(Stored dataset items)
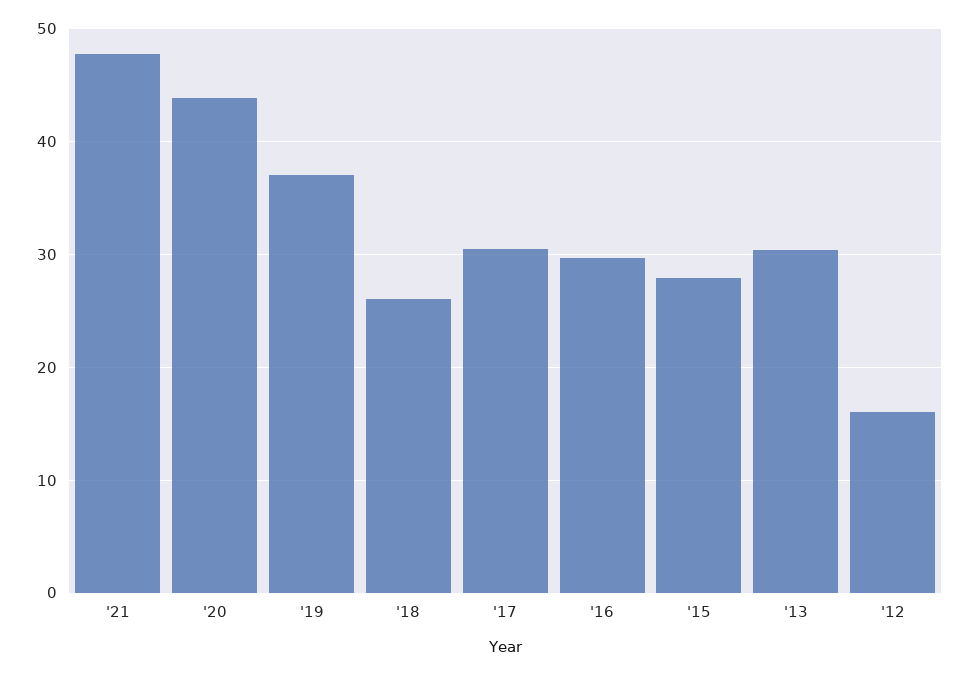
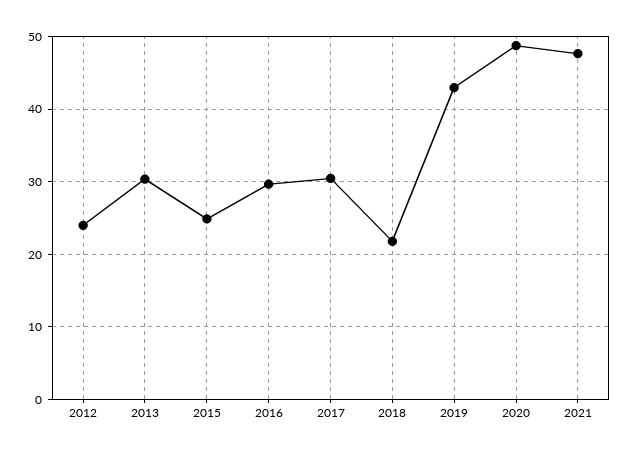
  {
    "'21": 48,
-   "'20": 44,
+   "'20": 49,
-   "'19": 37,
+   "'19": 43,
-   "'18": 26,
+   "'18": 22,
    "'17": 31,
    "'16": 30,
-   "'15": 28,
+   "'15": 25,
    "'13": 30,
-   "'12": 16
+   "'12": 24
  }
* * *
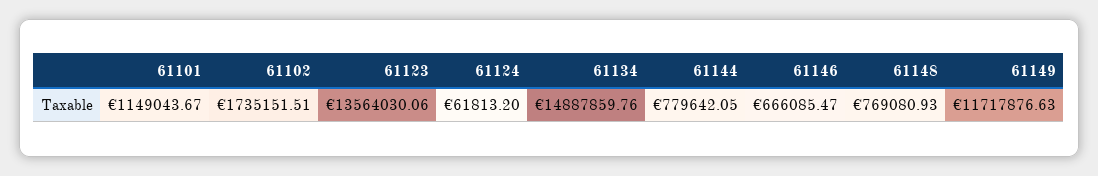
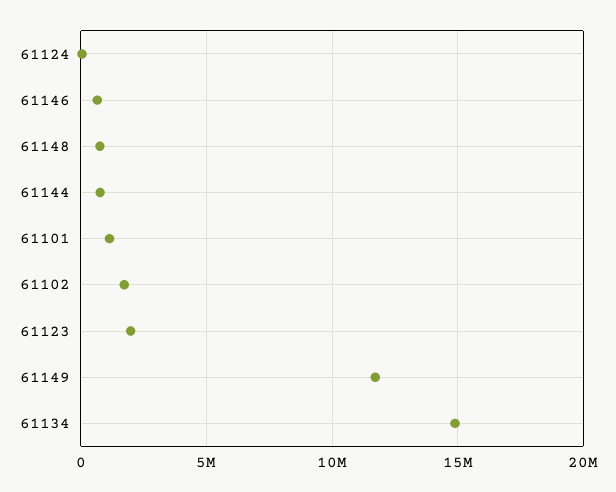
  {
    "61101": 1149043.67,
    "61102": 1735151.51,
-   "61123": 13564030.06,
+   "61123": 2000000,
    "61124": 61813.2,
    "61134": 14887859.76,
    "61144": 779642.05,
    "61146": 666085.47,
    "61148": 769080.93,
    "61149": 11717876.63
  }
...
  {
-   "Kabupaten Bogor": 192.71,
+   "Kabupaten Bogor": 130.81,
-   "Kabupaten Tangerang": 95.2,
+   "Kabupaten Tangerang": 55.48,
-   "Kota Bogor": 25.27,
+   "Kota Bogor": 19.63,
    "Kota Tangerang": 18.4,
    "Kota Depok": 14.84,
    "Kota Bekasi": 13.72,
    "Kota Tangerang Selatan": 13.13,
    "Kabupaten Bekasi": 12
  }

TASK:
In the records above, how many lines contain the word "Bekasi"? State only the number.

WRITTEN ANSWER:
2